The United Nations Sustainable Development Goals outline 17 interconnected challenges that represent areas where urgent action is required to safeguard the well-being of all people and the planet. Biology is at the heart of many of these goals – from sustainable manufacturing and agriculture to energy, biomedical sciences, pollution treatment and climate change strategy. Technology of natural materials, including revealing the hidden gene-structure-function relationship and innovative direct application, is crucial to accelerate the transition from a petroleum-based conventional development to a sustainable and circular development.

Dr.
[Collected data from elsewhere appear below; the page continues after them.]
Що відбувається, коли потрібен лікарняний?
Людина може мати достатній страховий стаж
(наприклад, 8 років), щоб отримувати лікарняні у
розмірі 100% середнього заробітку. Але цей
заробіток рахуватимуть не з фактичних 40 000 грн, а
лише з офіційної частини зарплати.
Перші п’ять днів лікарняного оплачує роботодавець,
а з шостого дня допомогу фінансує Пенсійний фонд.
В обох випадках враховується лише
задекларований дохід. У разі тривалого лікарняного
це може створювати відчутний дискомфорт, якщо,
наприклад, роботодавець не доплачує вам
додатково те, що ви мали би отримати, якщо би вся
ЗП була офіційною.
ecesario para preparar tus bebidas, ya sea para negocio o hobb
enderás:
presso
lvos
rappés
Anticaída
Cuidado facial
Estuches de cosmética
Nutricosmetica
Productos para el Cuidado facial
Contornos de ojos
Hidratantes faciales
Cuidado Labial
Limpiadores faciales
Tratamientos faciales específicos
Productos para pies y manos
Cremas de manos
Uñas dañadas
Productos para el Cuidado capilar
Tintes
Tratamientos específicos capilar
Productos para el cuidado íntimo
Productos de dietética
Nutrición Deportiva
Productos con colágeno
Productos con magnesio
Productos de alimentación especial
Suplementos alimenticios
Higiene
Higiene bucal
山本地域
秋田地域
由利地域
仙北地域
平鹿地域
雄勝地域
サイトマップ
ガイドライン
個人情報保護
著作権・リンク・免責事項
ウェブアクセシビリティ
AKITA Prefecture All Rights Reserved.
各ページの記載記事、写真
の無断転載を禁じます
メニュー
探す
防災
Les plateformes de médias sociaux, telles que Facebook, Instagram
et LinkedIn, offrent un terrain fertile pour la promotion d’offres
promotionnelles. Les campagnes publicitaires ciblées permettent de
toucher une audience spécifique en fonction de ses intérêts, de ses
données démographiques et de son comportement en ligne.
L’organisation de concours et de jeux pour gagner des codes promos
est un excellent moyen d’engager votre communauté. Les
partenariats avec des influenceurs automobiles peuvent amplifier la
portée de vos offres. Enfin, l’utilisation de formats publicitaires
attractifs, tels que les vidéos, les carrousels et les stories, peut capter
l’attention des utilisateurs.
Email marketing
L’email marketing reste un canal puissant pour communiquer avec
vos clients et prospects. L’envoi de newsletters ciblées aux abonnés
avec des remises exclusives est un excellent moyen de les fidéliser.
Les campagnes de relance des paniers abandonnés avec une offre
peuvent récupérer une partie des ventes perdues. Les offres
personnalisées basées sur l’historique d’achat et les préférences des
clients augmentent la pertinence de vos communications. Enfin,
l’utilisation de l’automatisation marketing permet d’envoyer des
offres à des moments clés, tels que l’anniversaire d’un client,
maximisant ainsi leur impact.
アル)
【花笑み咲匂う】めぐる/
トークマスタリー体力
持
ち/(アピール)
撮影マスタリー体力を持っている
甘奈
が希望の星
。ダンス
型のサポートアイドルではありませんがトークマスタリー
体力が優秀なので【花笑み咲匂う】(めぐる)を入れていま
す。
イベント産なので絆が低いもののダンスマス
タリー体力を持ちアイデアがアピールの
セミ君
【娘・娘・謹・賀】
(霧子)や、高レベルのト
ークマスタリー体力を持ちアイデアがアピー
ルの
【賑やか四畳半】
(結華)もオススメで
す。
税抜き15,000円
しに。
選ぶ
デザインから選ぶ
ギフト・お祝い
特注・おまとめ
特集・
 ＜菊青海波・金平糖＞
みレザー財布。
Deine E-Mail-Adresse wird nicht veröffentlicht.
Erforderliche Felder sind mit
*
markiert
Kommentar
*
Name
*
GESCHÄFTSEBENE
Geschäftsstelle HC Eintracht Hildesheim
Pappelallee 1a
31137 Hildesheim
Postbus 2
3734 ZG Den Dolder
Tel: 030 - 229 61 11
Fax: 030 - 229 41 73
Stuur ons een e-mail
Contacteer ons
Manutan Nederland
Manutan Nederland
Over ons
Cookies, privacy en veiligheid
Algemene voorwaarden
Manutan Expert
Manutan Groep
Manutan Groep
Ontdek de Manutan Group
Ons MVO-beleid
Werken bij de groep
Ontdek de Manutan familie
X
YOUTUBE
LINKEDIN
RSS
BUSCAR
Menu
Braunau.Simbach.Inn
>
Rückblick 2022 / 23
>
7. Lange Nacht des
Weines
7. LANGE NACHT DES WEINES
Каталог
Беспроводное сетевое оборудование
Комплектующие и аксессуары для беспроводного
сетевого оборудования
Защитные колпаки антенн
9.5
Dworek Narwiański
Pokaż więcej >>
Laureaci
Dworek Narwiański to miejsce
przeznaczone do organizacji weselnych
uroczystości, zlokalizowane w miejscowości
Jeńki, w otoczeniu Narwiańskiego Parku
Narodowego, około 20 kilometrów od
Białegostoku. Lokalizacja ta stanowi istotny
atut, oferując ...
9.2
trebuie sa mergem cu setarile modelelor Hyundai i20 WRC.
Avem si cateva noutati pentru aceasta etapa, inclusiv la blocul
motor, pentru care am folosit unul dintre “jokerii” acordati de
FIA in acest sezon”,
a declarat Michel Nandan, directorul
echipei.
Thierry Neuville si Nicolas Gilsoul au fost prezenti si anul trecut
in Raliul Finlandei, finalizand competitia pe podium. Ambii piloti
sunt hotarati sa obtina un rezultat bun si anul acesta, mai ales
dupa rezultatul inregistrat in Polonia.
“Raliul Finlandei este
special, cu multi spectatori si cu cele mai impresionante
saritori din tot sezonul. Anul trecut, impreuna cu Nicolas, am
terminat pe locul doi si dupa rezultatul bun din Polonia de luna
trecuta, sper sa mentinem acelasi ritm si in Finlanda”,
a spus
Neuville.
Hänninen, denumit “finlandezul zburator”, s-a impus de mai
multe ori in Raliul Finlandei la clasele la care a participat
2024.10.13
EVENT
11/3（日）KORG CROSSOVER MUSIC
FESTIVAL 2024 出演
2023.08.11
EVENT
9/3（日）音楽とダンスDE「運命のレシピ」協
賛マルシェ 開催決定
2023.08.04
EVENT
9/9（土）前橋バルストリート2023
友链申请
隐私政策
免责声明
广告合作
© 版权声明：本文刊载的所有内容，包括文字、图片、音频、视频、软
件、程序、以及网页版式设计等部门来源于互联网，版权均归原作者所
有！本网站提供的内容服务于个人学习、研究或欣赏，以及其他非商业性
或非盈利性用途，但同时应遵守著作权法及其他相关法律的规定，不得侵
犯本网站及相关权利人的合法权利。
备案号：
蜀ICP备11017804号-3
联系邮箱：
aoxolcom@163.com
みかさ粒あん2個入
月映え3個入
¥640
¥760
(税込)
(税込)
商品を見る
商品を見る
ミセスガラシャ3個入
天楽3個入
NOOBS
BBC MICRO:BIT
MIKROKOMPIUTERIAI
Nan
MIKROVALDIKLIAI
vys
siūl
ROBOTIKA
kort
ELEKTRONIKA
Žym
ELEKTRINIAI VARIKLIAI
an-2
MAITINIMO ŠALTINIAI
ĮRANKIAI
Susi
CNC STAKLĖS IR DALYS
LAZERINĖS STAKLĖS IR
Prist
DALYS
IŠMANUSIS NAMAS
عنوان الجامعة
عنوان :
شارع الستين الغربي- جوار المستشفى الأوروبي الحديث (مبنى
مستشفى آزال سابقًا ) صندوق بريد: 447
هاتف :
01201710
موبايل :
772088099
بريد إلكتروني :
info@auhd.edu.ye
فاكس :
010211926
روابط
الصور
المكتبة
Qin’s Laboratory for Multiscale Material Modeling focuses on experimental characterization of the microstructures of these biomaterials, building multiscale physical models to reveal the structure-function relationship and carry out bioinspired design and optimization with generative AI.

In this R&T forum, Dr. Qin used examples (e.g., bone, bamboo, mycelium) to introduce recent bioinspired composites studies for strong, tough material with thermal insulation. His research has identified that instead of overall chemistry and molecular ratio, mesoscopic features, including material distribution and interfacial interaction, significantly affect the strength and toughness of the composites. Dr. Qin’s team is applying these research findings and techniques to explore large-scale applications in building, agriculture, and energy.

Watch a recording of the forum below.


Zhao Qin, Assistant Professor, Department of Civil and Environmental Engineering at Syracuse University College of Engineering and Computer Science (ECS)

Dr. Zhao Qin graduated from Tsinghua University with Bachelor’s and Master’s Degrees in 2006 and 2008, respectively. He received his Ph.D. from MIT in 2013 and continued his work as a research scientist until starting work at his Syracuse lab in 2019. Dr. Qin is working toward combining experiments and multiscale computational tools for functional biocomposite designs through natural processes. His work focuses on the structure-function relationship of nano and biological materials of hierarchical structures, and he has published over 120 papers with an h-index of 47. He received a 2022 CAREER award from the US National Science Foundation (NSF).